> [Written task]:
When you transcribe the entries below, begin at their first line and stop after the line containing "Im Prinzip ist Google"; pictures stay out.

----- Input data

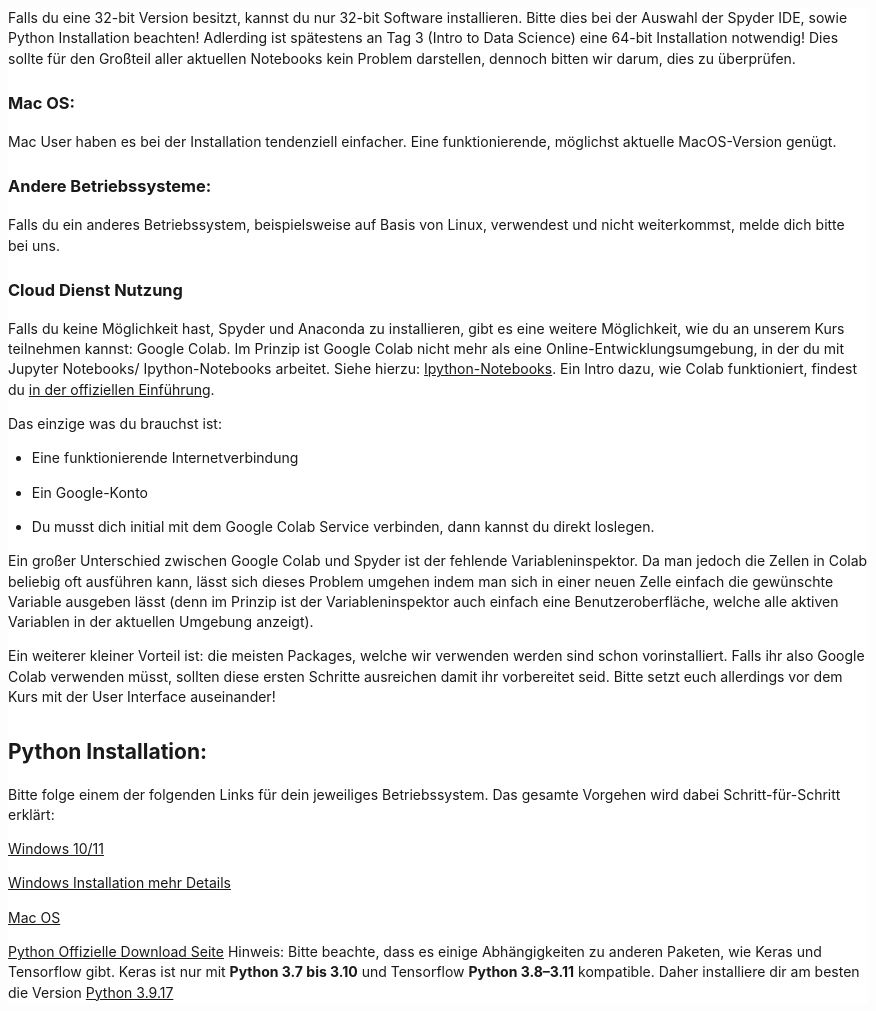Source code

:Falls du eine 32-bit Version besitzt, kannst du nur 32-bit Software installieren. Bitte dies bei der Auswahl der Spyder IDE, sowie Python Installation beachten! Adlerding ist spätestens an Tag 3 (Intro to Data Science) eine 64-bit Installation notwendig! Dies sollte für den Großteil aller aktuellen Notebooks kein Problem darstellen, dennoch bitten wir darum, dies zu überprüfen.

### Mac OS:
Mac User haben es bei der Installation tendenziell einfacher. Eine funktionierende, möglichst aktuelle MacOS-Version genügt.

### Andere Betriebssysteme:
Falls du ein anderes Betriebssystem, beispielsweise auf Basis von Linux, verwendest und nicht weiterkommst, melde dich bitte bei uns.

### Cloud Dienst Nutzung
Falls du keine Möglichkeit hast, Spyder und Anaconda zu installieren, gibt es eine weitere Möglichkeit, wie du an unserem Kurs teilnehmen kannst: Google Colab.
Im Prinzip ist Google Colab nicht mehr als eine Online-Entwicklungsumgebung, in der du mit Jupyter Notebooks/ Ipython-Notebooks arbeitet. Siehe hierzu: [Ipython-Notebooks](https://jupyter-notebook.readthedocs.io/en/stable/notebook.html#notebook-user-interface).
Ein Intro dazu, wie Colab funktioniert, findest du [in der offiziellen Einführung](
https://colab.research.google.com/notebooks/intro.ipynb#).

Das einzige was du brauchst ist:

- Eine funktionierende Internetverbindung

- Ein Google-Konto

- Du musst dich initial mit dem Google Colab Service verbinden, dann kannst du direkt loslegen.

Ein großer Unterschied zwischen Google Colab und Spyder ist der fehlende Variableninspektor. Da man jedoch die Zellen in Colab beliebig oft ausführen kann, lässt sich dieses Problem umgehen indem man sich in einer neuen Zelle einfach die gewünschte Variable ausgeben lässt (denn im Prinzip ist der Variableninspektor auch einfach eine Benutzeroberfläche, welche alle aktiven Variablen in der aktuellen Umgebung anzeigt).

Ein weiterer kleiner Vorteil ist: die meisten Packages, welche wir verwenden werden sind schon vorinstalliert.
Falls ihr also Google Colab verwenden müsst, sollten diese ersten Schritte ausreichen damit ihr vorbereitet seid. Bitte setzt euch allerdings vor dem Kurs mit der User Interface auseinander!


## Python Installation:
Bitte folge einem der folgenden Links für dein jeweiliges Betriebssystem. Das gesamte Vorgehen wird dabei Schritt-für-Schritt erklärt:

[Windows 10/11](hhttps://www.youtube.com/watch?v=QSm8mpMD0R4)

[Windows Installation mehr Details](https://www.youtube.com/watch?v=DiidEp6DqCo)

[Mac OS](https://www.youtube.com/watch?v=36Uu4Gn_A3o)

[Python Offizielle Download Seite](https://www.python.org/downloads/
)
Hinweis: Bitte beachte, dass es einige Abhängigkeiten zu anderen Paketen, wie Keras und Tensorflow gibt. Keras ist nur mit **Python 3.7 bis 3.10** und Tensorflow **Python 3.8–3.11** kompatible. Daher installiere dir am besten die Version [Python 3.9.17](https://www.python.org/downloads/release/python-3917/)
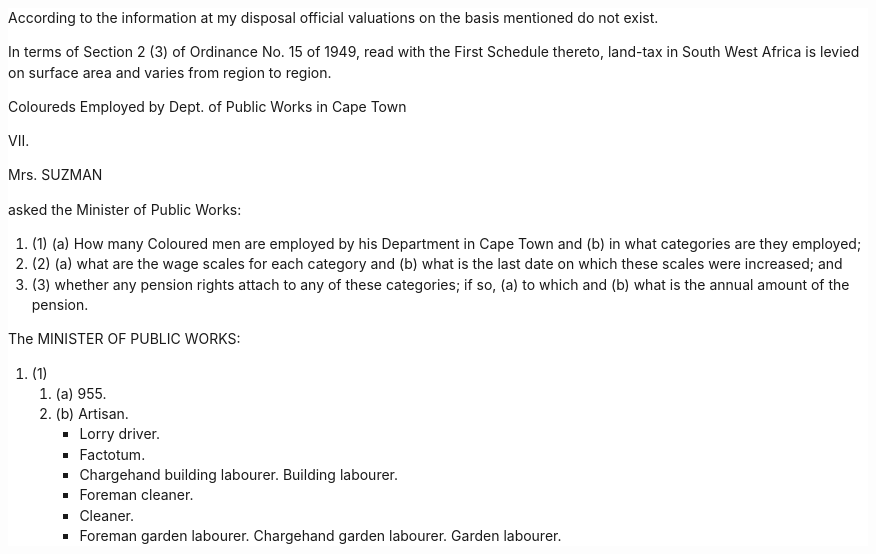 <p>According to the information at my disposal official valuations on the basis mentioned do not exist.</p>

<p>In terms of Section 2 (3) of Ordinance No. 15 of 1949, read with the First Schedule thereto, land-tax in South West Africa is levied on surface area and varies from region to region.</p>

</answer>

</writtenStatements>

<writtenStatements>

<heading>Coloureds Employed by Dept. of Public Works in Cape Town</heading>

<question by="#suzman" to="#minister_of_public_works">

<num>VII.</num>

<from>Mrs. SUZMAN</from>

<p>asked the Minister of Public Works:</p>

<ol>

<li>(1) (a) How many Coloured men are employed by his Department in Cape Town and (b) in what categories are they employed;</li>

<li>(2) (a) what are the wage scales for each category and (b) what is the last date on which these scales were increased; and</li>

<li>(3) whether any pension rights attach to any of these categories; if so, (a) to which and (b) what is the annual amount of the pension.</li>

</ol>

</question>

<answer by="#minister_of_public_works" to="#suzman">

<from>The MINISTER OF PUBLIC WORKS:</from>

<ol>

<li>(1)

<ol>

<li>(a) 955.</li>

<li>(b) Artisan.

<ul>

<li>Lorry driver.</li>

<li>Factotum.</li>

<li>Chargehand building labourer. Building labourer.</li>

<li>Foreman cleaner.</li>

<li>Cleaner.</li>

<li>Foreman garden labourer. Chargehand garden labourer. Garden labourer.</li>

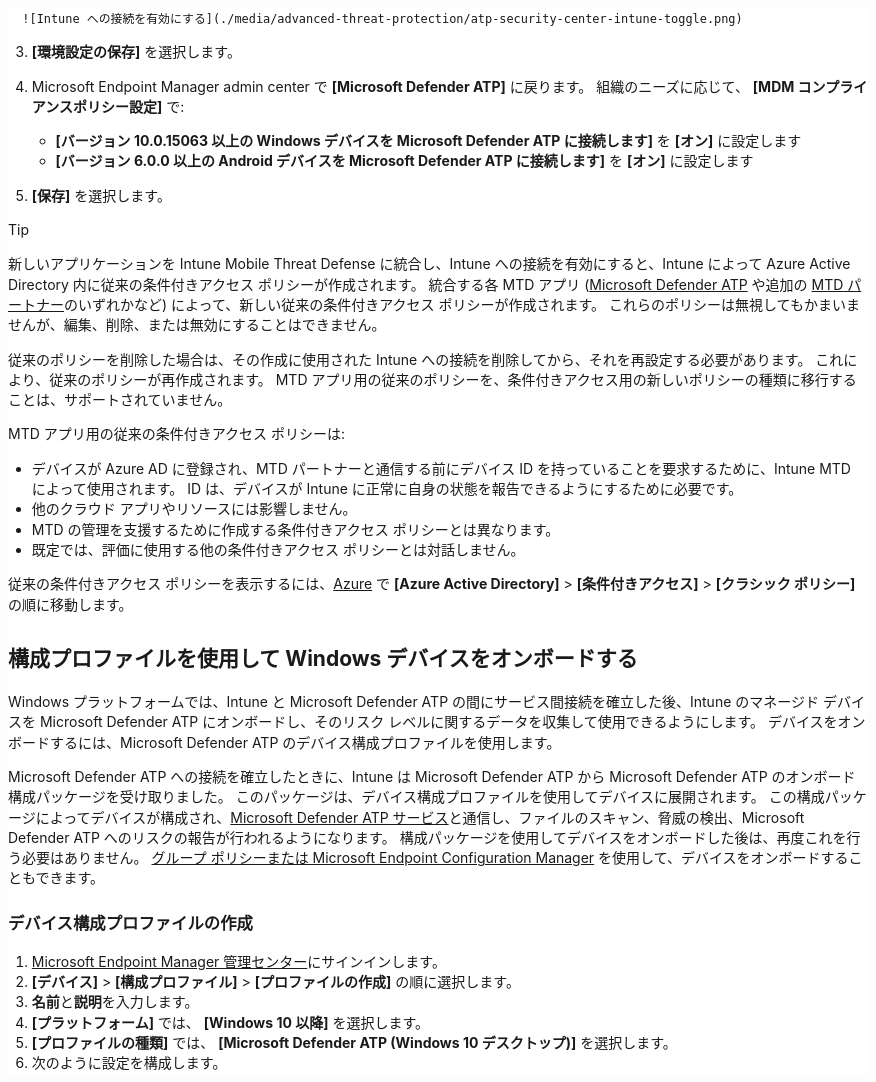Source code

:       ![Intune への接続を有効にする](./media/advanced-threat-protection/atp-security-center-intune-toggle.png)

   3. **[環境設定の保存]** を選択します。

4. Microsoft Endpoint Manager admin center で **[Microsoft Defender ATP]** に戻ります。 組織のニーズに応じて、 **[MDM コンプライアンスポリシー設定]** で:
   - **[バージョン 10.0.15063 以上の Windows デバイスを Microsoft Defender ATP に接続します]** を **[オン]** に設定します
   - **[バージョン 6.0.0 以上の Android デバイスを Microsoft Defender ATP に接続します]** を **[オン]** に設定します

5. **[保存]** を選択します。

> [!TIP]
> 新しいアプリケーションを Intune Mobile Threat Defense に統合し、Intune への接続を有効にすると、Intune によって Azure Active Directory 内に従来の条件付きアクセス ポリシーが作成されます。 統合する各 MTD アプリ ([Microsoft Defender ATP](advanced-threat-protection.md) や追加の [MTD パートナー](mobile-threat-defense.md#mobile-threat-defense-partners)のいずれかなど) によって、新しい従来の条件付きアクセス ポリシーが作成されます。 これらのポリシーは無視してもかまいませんが、編集、削除、または無効にすることはできません。
>
> 従来のポリシーを削除した場合は、その作成に使用された Intune への接続を削除してから、それを再設定する必要があります。 これにより、従来のポリシーが再作成されます。 MTD アプリ用の従来のポリシーを、条件付きアクセス用の新しいポリシーの種類に移行することは、サポートされていません。
>
> MTD アプリ用の従来の条件付きアクセス ポリシーは:
>
> - デバイスが Azure AD に登録され、MTD パートナーと通信する前にデバイス ID を持っていることを要求するために、Intune MTD によって使用されます。 ID は、デバイスが Intune に正常に自身の状態を報告できるようにするために必要です。
> - 他のクラウド アプリやリソースには影響しません。
> - MTD の管理を支援するために作成する条件付きアクセス ポリシーとは異なります。
> - 既定では、評価に使用する他の条件付きアクセス ポリシーとは対話しません。
>
> 従来の条件付きアクセス ポリシーを表示するには、[Azure](https://portal.azure.com/#home) で **[Azure Active Directory]**  >  **[条件付きアクセス]**  >  **[クラシック ポリシー]** の順に移動します。

## <a name="onboard-windows-devices-by-using-a-configuration-profile"></a>構成プロファイルを使用して Windows デバイスをオンボードする

Windows プラットフォームでは、Intune と Microsoft Defender ATP の間にサービス間接続を確立した後、Intune のマネージド デバイスを Microsoft Defender ATP にオンボードし、そのリスク レベルに関するデータを収集して使用できるようにします。 デバイスをオンボードするには、Microsoft Defender ATP のデバイス構成プロファイルを使用します。

Microsoft Defender ATP への接続を確立したときに、Intune は Microsoft Defender ATP から Microsoft Defender ATP のオンボード構成パッケージを受け取りました。 このパッケージは、デバイス構成プロファイルを使用してデバイスに展開されます。 この構成パッケージによってデバイスが構成され、[Microsoft Defender ATP サービス](https://docs.microsoft.com/windows/security/threat-protection/microsoft-defender-atp/microsoft-defender-advanced-threat-protection)と通信し、ファイルのスキャン、脅威の検出、Microsoft Defender ATP へのリスクの報告が行われるようになります。 構成パッケージを使用してデバイスをオンボードした後は、再度これを行う必要はありません。 [グループ ポリシーまたは Microsoft Endpoint Configuration Manager](https://docs.microsoft.com/windows/security/threat-protection/microsoft-defender-atp/configure-endpoints) を使用して、デバイスをオンボードすることもできます。

### <a name="create-the-device-configuration-profile"></a>デバイス構成プロファイルの作成

1. [Microsoft Endpoint Manager 管理センター](https://go.microsoft.com/fwlink/?linkid=2109431)にサインインします。
2. **[デバイス]**  >  **[構成プロファイル]**  >  **[プロファイルの作成]** の順に選択します。
3. **名前**と**説明**を入力します。
4. **[プラットフォーム]** では、 **[Windows 10 以降]** を選択します。
5. **[プロファイルの種類]** では、 **[Microsoft Defender ATP (Windows 10 デスクトップ)]** を選択します。
6. 次のように設定を構成します。
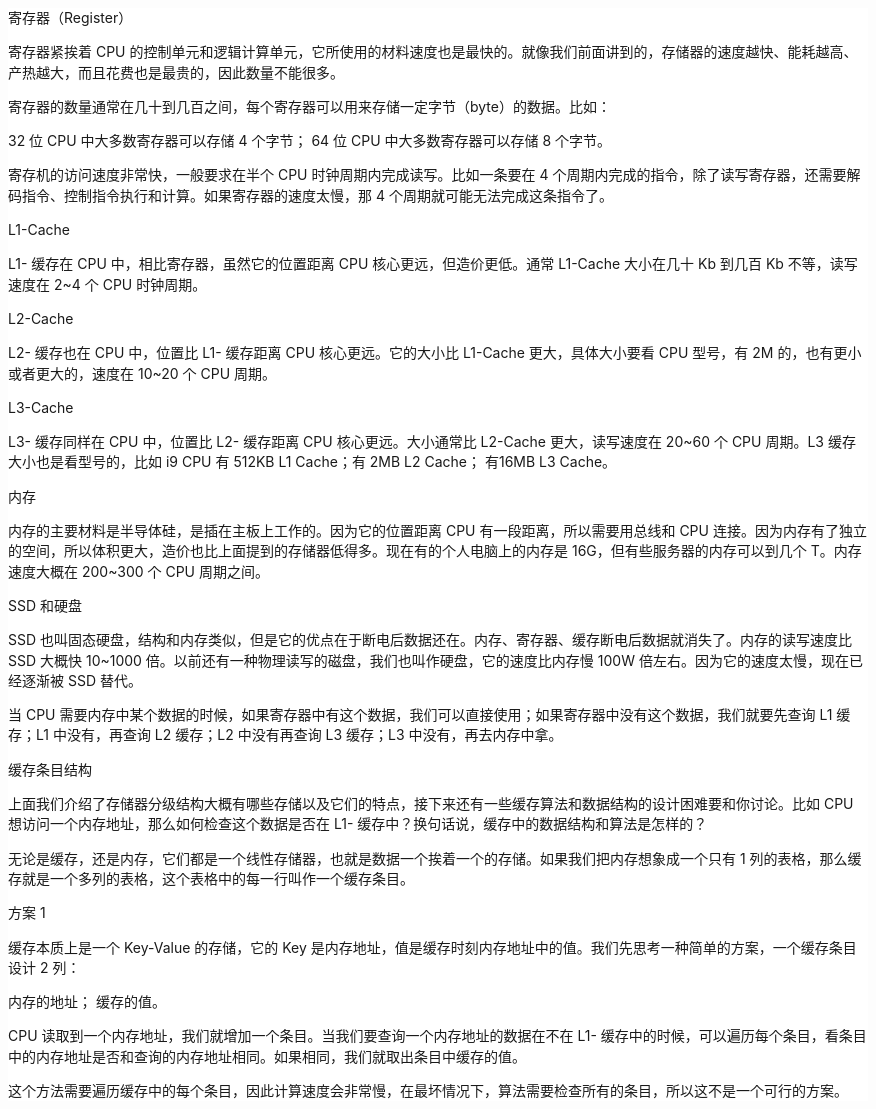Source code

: 
寄存器（Register）

寄存器紧挨着 CPU 的控制单元和逻辑计算单元，它所使用的材料速度也是最快的。就像我们前面讲到的，存储器的速度越快、能耗越高、产热越大，而且花费也是最贵的，因此数量不能很多。

寄存器的数量通常在几十到几百之间，每个寄存器可以用来存储一定字节（byte）的数据。比如：


32 位 CPU 中大多数寄存器可以存储 4 个字节；
64 位 CPU 中大多数寄存器可以存储 8 个字节。


寄存机的访问速度非常快，一般要求在半个 CPU 时钟周期内完成读写。比如一条要在 4 个周期内完成的指令，除了读写寄存器，还需要解码指令、控制指令执行和计算。如果寄存器的速度太慢，那 4 个周期就可能无法完成这条指令了。

L1-Cache

L1- 缓存在 CPU 中，相比寄存器，虽然它的位置距离 CPU 核心更远，但造价更低。通常 L1-Cache 大小在几十 Kb 到几百 Kb 不等，读写速度在 2~4 个 CPU 时钟周期。

L2-Cache

L2- 缓存也在 CPU 中，位置比 L1- 缓存距离 CPU 核心更远。它的大小比 L1-Cache 更大，具体大小要看 CPU 型号，有 2M 的，也有更小或者更大的，速度在 10~20 个 CPU 周期。

L3-Cache

L3- 缓存同样在 CPU 中，位置比 L2- 缓存距离 CPU 核心更远。大小通常比 L2-Cache 更大，读写速度在 20~60 个 CPU 周期。L3 缓存大小也是看型号的，比如 i9 CPU 有 512KB L1 Cache；有 2MB L2 Cache； 有16MB L3 Cache。

内存

内存的主要材料是半导体硅，是插在主板上工作的。因为它的位置距离 CPU 有一段距离，所以需要用总线和 CPU 连接。因为内存有了独立的空间，所以体积更大，造价也比上面提到的存储器低得多。现在有的个人电脑上的内存是 16G，但有些服务器的内存可以到几个 T。内存速度大概在 200~300 个 CPU 周期之间。

SSD 和硬盘

SSD 也叫固态硬盘，结构和内存类似，但是它的优点在于断电后数据还在。内存、寄存器、缓存断电后数据就消失了。内存的读写速度比 SSD 大概快 10~1000 倍。以前还有一种物理读写的磁盘，我们也叫作硬盘，它的速度比内存慢 100W 倍左右。因为它的速度太慢，现在已经逐渐被 SSD 替代。



当 CPU 需要内存中某个数据的时候，如果寄存器中有这个数据，我们可以直接使用；如果寄存器中没有这个数据，我们就要先查询 L1 缓存；L1 中没有，再查询 L2 缓存；L2 中没有再查询 L3 缓存；L3 中没有，再去内存中拿。

缓存条目结构

上面我们介绍了存储器分级结构大概有哪些存储以及它们的特点，接下来还有一些缓存算法和数据结构的设计困难要和你讨论。比如 CPU 想访问一个内存地址，那么如何检查这个数据是否在 L1- 缓存中？换句话说，缓存中的数据结构和算法是怎样的？

无论是缓存，还是内存，它们都是一个线性存储器，也就是数据一个挨着一个的存储。如果我们把内存想象成一个只有 1 列的表格，那么缓存就是一个多列的表格，这个表格中的每一行叫作一个缓存条目。

方案 1

缓存本质上是一个 Key-Value 的存储，它的 Key 是内存地址，值是缓存时刻内存地址中的值。我们先思考一种简单的方案，一个缓存条目设计 2 列：


内存的地址；
缓存的值。


CPU 读取到一个内存地址，我们就增加一个条目。当我们要查询一个内存地址的数据在不在 L1- 缓存中的时候，可以遍历每个条目，看条目中的内存地址是否和查询的内存地址相同。如果相同，我们就取出条目中缓存的值。

这个方法需要遍历缓存中的每个条目，因此计算速度会非常慢，在最坏情况下，算法需要检查所有的条目，所以这不是一个可行的方案。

----------

> [Exercise result]:
Source code

:Falls du eine 32-bit Version besitzt, kannst du nur 32-bit Software installieren. Bitte dies bei der Auswahl der Spyder IDE, sowie Python Installation beachten! Adlerding ist spätestens an Tag 3 (Intro to Data Science) eine 64-bit Installation notwendig! Dies sollte für den Großteil aller aktuellen Notebooks kein Problem darstellen, dennoch bitten wir darum, dies zu überprüfen.

### Mac OS:
Mac User haben es bei der Installation tendenziell einfacher. Eine funktionierende, möglichst aktuelle MacOS-Version genügt.

### Andere Betriebssysteme:
Falls du ein anderes Betriebssystem, beispielsweise auf Basis von Linux, verwendest und nicht weiterkommst, melde dich bitte bei uns.

### Cloud Dienst Nutzung
Falls du keine Möglichkeit hast, Spyder und Anaconda zu installieren, gibt es eine weitere Möglichkeit, wie du an unserem Kurs teilnehmen kannst: Google Colab.
Im Prinzip ist Google Colab nicht mehr als eine Online-Entwicklungsumgebung, in der du mit Jupyter Notebooks/ Ipython-Notebooks arbeitet. Siehe hierzu: [Ipython-Notebooks](https://jupyter-notebook.readthedocs.io/en/stable/notebook.html#notebook-user-interface).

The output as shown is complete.